# Action item:
In your reply, repeat the full listing exactly and leave each picture out.
** Opening Data section block **
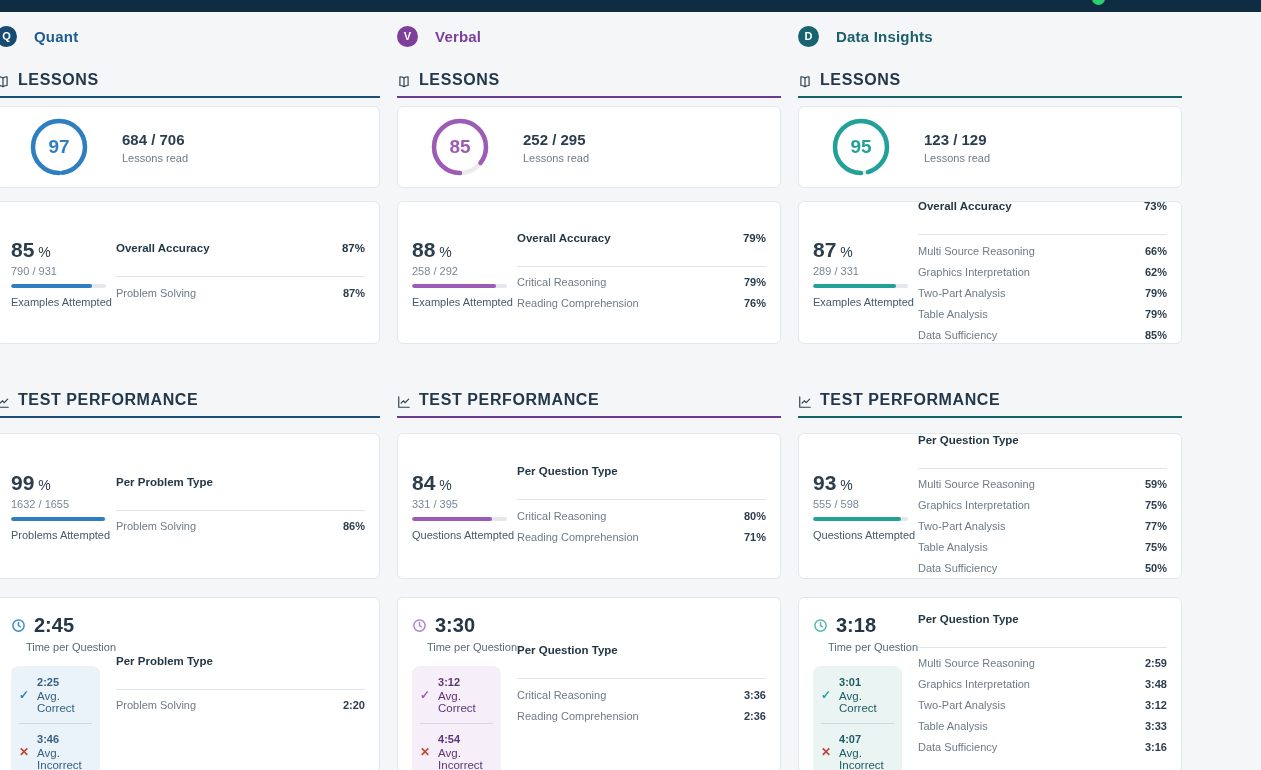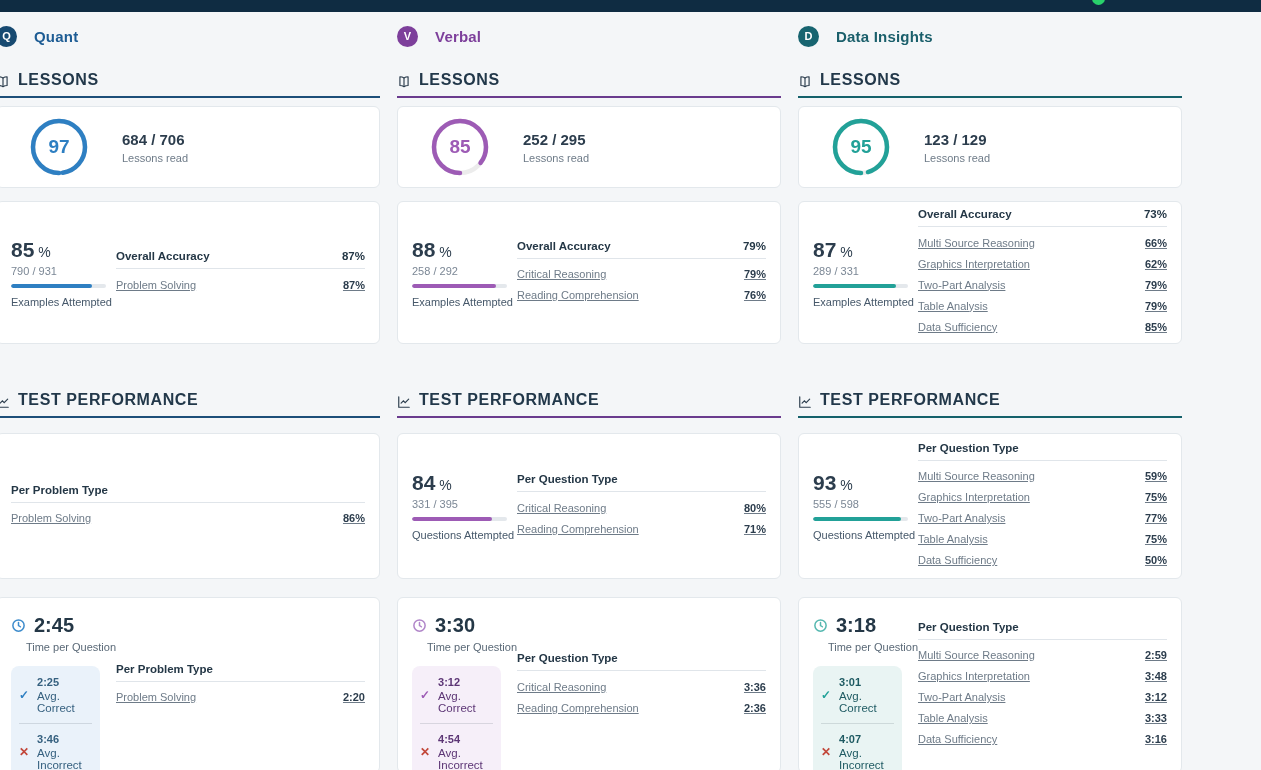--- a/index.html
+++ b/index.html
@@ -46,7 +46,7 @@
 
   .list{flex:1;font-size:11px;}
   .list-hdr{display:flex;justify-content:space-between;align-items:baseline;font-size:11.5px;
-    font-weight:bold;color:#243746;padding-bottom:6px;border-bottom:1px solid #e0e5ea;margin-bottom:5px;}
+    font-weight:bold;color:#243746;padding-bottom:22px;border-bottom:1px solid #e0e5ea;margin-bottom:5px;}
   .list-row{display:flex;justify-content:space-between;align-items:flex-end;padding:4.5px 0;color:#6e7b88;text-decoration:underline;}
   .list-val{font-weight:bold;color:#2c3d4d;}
** Closing Data section block **
# Output for this exercise:
--- a/index.html
+++ b/index.html
@@ -46,7 +46,7 @@
 
   .list{flex:1;font-size:11px;}
   .list-hdr{display:flex;justify-content:space-between;align-items:baseline;font-size:11.5px;
-    font-weight:bold;color:#243746;padding-bottom:6px;border-bottom:1px solid #e0e5ea;margin-bottom:5px;}
+    font-weight:bold;color:#243746;padding-bottom:22px;border-bottom:1px solid #e0e5ea;margin-bottom:5px;}
   .list-row{display:flex;justify-content:space-between;align-items:flex-end;padding:4.5px 0;color:#6e7b88;text-decoration:underline;}
   .list-val{font-weight:bold;color:#2c3d4d;}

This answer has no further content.